What is being asked >>
Going down the data below, set down exactly the line with "right hip: (53, 199)" and each line after it through the line with "left knee: (319, 222)"; no other lines.

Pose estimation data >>
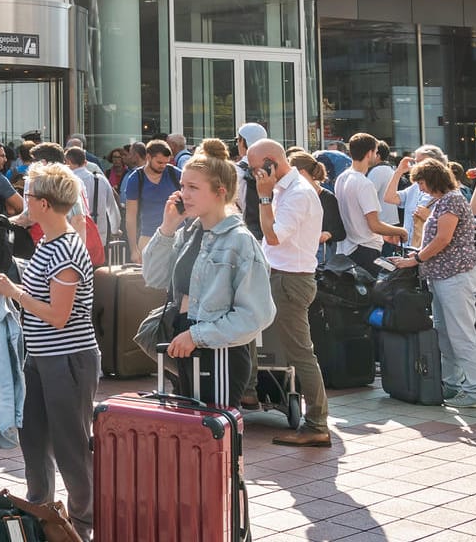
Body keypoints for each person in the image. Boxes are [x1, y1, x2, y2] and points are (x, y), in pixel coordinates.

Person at [0, 163, 99, 540]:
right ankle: (42, 511)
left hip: (67, 357)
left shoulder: (65, 247)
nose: (23, 200)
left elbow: (58, 315)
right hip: (41, 355)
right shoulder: (50, 242)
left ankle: (83, 523)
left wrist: (14, 292)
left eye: (30, 195)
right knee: (32, 434)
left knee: (70, 443)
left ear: (46, 204)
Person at [142, 152, 275, 406]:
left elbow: (257, 314)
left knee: (214, 436)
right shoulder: (189, 233)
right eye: (182, 186)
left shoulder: (239, 240)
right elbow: (153, 276)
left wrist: (198, 335)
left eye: (193, 187)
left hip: (218, 354)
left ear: (220, 192)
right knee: (188, 436)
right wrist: (167, 228)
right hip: (182, 343)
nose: (184, 194)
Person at [248, 139, 330, 446]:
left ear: (271, 163)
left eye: (257, 168)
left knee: (300, 353)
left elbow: (273, 236)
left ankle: (317, 423)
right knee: (247, 326)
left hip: (290, 279)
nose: (255, 174)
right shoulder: (289, 189)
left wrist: (264, 197)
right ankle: (249, 386)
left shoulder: (297, 193)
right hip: (280, 276)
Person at [389, 160, 476, 408]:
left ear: (432, 179)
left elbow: (443, 238)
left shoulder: (450, 201)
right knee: (447, 332)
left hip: (455, 274)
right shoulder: (443, 201)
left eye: (421, 182)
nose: (420, 188)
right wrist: (417, 257)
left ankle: (475, 391)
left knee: (461, 333)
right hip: (445, 274)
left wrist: (417, 259)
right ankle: (453, 384)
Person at [334, 133, 408, 269]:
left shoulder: (342, 177)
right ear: (369, 153)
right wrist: (401, 231)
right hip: (365, 249)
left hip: (346, 248)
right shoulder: (364, 183)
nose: (376, 155)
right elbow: (375, 225)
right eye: (375, 151)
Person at [120, 139, 180, 261]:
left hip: (177, 236)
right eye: (159, 162)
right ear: (148, 157)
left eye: (166, 162)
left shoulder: (175, 173)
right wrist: (133, 249)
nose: (163, 166)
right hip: (148, 236)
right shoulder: (136, 178)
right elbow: (130, 216)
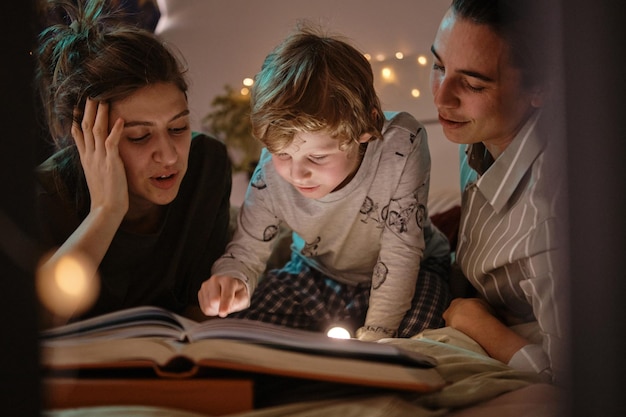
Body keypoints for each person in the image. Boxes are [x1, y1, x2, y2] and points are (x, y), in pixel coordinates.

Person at [198, 25, 451, 341]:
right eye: (282, 154)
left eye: (316, 158)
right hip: (314, 274)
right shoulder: (272, 173)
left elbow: (400, 253)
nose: (296, 173)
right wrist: (231, 279)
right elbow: (247, 248)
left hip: (412, 271)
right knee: (246, 336)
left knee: (418, 340)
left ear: (365, 129)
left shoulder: (401, 145)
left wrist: (376, 337)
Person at [34, 0, 232, 324]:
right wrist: (106, 211)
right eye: (139, 136)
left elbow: (202, 306)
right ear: (89, 133)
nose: (169, 156)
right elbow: (28, 326)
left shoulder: (206, 167)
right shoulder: (45, 198)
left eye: (178, 128)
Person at [429, 0, 567, 382]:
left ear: (540, 88)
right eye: (439, 66)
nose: (442, 99)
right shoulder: (476, 137)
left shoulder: (550, 220)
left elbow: (568, 376)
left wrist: (473, 320)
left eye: (473, 83)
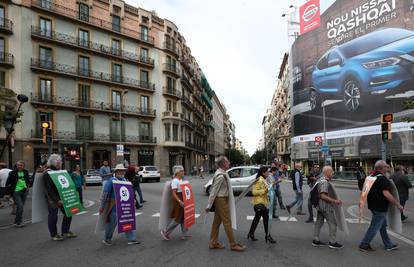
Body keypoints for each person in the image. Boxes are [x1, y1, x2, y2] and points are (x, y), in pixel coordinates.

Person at [359, 160, 403, 252]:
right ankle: (364, 244)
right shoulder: (382, 179)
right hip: (380, 207)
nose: (388, 168)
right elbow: (386, 193)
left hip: (373, 205)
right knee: (375, 226)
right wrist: (397, 204)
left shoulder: (371, 176)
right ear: (382, 168)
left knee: (382, 226)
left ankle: (388, 244)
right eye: (386, 166)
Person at [206, 156, 246, 252]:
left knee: (217, 222)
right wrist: (208, 205)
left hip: (222, 199)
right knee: (227, 222)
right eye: (227, 162)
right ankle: (233, 244)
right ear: (223, 164)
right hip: (221, 200)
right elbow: (213, 191)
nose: (229, 163)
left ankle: (213, 242)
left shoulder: (222, 173)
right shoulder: (220, 176)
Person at [99, 163, 140, 246]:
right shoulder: (111, 180)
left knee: (127, 221)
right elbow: (105, 193)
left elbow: (130, 192)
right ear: (116, 171)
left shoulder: (125, 181)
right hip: (114, 207)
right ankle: (107, 239)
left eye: (123, 171)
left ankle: (131, 239)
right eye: (120, 171)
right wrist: (102, 206)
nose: (122, 172)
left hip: (125, 207)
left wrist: (133, 201)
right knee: (111, 225)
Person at [43, 154, 76, 241]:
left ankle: (65, 231)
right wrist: (57, 200)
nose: (61, 163)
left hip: (63, 196)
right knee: (53, 216)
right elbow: (49, 189)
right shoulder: (47, 173)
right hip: (53, 199)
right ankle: (54, 234)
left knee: (68, 213)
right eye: (60, 161)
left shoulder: (60, 172)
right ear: (56, 162)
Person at [312, 166, 343, 249]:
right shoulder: (324, 182)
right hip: (326, 207)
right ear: (327, 172)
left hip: (320, 206)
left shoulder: (320, 180)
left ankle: (316, 239)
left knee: (319, 222)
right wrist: (335, 201)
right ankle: (332, 242)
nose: (333, 174)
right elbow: (323, 195)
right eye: (332, 172)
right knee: (333, 224)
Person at [160, 165, 192, 240]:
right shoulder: (175, 181)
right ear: (178, 172)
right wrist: (180, 201)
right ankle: (165, 232)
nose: (183, 172)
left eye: (183, 171)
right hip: (178, 201)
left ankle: (185, 233)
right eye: (182, 171)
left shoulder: (180, 180)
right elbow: (174, 193)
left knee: (184, 217)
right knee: (177, 219)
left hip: (182, 199)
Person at [248, 166, 276, 243]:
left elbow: (267, 188)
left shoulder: (263, 179)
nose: (269, 173)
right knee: (266, 220)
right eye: (267, 172)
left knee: (256, 219)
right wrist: (265, 190)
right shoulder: (260, 180)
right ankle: (268, 236)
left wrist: (272, 185)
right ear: (263, 173)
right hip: (259, 203)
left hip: (262, 202)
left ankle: (251, 233)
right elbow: (254, 192)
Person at [5, 160, 31, 228]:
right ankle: (18, 222)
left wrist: (28, 186)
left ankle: (17, 221)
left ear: (23, 166)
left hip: (24, 191)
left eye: (21, 165)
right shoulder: (12, 173)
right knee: (20, 206)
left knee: (21, 207)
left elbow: (28, 180)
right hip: (16, 191)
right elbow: (7, 183)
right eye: (19, 165)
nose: (20, 166)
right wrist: (7, 193)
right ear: (16, 166)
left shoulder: (25, 172)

Answer space >>
right hip: (53, 199)
right ankle: (54, 234)
left knee: (68, 213)
right eye: (60, 161)
left shoulder: (60, 172)
right ear: (56, 162)
Person at [312, 166, 343, 249]:
right shoulder: (324, 182)
right hip: (326, 207)
right ear: (327, 172)
left hip: (320, 206)
left shoulder: (320, 180)
left ankle: (316, 239)
left knee: (319, 222)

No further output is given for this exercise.